We’d be buying back the housing boom.
For sure, we have lots to buy back---our Constitution, the longest war, our Chinese debts, family values, those stupid-looking ‘town centers’ we build at Interstate exchanges---so we might consider a more cost-effective strategy.
Paulson says subprime mortgages account for half of all foreclosures.
If we buy back only the subprime foreclosures, our worst-case price tag is $600 million, two million houses.
Paulson says California, Florida, Arizona and Nevada mortgages account 42 percent of U.S. foreclosures.
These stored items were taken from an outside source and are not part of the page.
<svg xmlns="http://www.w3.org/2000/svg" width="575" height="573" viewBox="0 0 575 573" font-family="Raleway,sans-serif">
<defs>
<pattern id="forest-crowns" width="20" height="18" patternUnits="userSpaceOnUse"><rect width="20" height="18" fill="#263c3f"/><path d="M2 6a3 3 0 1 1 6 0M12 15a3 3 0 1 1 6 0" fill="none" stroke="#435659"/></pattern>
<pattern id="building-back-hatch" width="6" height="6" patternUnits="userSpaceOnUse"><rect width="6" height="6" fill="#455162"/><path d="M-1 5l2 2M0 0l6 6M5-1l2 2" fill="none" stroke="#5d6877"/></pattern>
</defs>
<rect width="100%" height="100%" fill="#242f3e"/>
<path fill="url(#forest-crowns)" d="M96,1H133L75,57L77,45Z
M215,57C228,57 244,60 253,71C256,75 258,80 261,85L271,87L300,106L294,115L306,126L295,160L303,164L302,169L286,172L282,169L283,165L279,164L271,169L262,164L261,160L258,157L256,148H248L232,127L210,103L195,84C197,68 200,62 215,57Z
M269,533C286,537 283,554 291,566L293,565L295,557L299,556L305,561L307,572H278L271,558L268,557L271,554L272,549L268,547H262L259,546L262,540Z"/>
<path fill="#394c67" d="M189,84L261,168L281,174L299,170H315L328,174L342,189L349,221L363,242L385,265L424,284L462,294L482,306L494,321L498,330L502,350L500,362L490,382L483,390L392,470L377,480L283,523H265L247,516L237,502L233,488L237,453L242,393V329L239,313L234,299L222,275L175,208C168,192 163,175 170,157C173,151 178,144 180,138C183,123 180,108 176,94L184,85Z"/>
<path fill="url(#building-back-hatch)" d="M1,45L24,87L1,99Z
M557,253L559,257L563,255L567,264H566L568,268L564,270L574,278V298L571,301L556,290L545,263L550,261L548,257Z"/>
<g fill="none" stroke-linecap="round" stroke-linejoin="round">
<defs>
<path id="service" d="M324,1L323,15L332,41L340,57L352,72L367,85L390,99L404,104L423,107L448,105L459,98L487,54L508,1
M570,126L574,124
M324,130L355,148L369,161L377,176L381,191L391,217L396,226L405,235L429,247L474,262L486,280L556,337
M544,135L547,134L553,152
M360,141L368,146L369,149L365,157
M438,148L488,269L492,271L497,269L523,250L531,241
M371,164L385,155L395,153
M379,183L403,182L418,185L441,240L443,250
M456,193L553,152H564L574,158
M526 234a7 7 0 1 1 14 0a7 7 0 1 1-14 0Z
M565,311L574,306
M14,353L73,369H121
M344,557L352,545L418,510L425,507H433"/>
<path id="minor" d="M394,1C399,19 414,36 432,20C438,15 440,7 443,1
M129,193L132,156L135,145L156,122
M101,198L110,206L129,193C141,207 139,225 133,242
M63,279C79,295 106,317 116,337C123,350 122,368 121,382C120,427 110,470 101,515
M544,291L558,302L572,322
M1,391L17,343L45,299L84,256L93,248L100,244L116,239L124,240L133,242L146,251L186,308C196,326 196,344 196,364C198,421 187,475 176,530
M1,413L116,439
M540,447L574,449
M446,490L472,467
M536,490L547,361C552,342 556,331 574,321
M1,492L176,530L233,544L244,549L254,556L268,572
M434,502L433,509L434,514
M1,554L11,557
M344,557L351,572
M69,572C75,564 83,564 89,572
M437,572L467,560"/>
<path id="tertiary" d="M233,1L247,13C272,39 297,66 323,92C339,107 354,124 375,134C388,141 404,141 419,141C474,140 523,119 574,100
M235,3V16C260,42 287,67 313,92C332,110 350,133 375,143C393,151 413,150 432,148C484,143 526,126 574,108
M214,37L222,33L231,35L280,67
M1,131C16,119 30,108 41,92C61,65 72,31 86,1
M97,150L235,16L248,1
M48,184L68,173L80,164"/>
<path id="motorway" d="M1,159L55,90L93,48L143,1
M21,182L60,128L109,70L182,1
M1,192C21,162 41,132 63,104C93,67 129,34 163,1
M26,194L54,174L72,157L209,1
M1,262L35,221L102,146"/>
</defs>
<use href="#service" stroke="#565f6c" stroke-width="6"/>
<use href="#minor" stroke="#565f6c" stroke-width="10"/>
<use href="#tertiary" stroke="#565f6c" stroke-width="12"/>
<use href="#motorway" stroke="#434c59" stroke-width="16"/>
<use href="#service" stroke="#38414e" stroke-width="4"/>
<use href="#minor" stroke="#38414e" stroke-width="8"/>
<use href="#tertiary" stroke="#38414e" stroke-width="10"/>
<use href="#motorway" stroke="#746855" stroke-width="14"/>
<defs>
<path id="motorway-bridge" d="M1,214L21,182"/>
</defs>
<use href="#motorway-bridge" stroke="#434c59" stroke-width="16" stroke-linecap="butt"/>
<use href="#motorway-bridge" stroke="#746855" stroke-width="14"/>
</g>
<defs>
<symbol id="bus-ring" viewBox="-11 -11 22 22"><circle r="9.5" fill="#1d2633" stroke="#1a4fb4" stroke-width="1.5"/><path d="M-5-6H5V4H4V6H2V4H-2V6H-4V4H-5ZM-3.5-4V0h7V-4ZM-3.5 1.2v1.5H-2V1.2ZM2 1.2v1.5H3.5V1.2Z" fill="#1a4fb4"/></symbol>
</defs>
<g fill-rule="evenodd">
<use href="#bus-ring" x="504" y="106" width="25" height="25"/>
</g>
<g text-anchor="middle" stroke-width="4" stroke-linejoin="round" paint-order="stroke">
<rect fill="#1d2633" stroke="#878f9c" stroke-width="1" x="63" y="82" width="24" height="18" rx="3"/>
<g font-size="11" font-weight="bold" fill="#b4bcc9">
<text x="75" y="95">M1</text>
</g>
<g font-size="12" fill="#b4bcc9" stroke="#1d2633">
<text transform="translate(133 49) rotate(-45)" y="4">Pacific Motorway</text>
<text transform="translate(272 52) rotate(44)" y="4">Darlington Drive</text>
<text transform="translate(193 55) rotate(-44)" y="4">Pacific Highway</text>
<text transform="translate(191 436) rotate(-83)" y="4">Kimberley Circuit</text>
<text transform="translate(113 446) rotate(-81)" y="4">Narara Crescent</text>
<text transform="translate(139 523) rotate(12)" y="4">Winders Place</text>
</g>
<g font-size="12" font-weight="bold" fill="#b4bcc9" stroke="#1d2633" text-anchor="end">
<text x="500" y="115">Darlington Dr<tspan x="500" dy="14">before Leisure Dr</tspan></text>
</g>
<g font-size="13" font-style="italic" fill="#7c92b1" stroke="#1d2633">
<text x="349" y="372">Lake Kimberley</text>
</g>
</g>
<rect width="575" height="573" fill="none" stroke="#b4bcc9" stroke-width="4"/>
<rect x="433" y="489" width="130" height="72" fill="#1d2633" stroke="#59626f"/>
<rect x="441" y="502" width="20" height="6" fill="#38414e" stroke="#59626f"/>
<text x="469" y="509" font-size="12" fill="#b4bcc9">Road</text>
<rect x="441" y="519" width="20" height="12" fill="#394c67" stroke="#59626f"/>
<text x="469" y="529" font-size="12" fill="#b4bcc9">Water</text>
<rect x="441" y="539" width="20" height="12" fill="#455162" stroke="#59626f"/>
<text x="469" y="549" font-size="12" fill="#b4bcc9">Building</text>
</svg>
If we buy back only the California, Florida, Arizona and Nevada foreclosures, we’d get new construction almost exclusively---houses that were built from 2003-2006.
Paulson wants $700 million to keep the economy afloat until President Obama takes office---and four million American home buyers will have to get out and swim for their lives, sorry about the sharks. Paulson guesses one in 10 is a speculator.
Lenders and lobbyists will share in the tragedy by personally witnessing the carnage from the sun deck.
About 69 percent of Americans are home owners. Four million houses---or two million---will flood the market and depress housing values for a decade.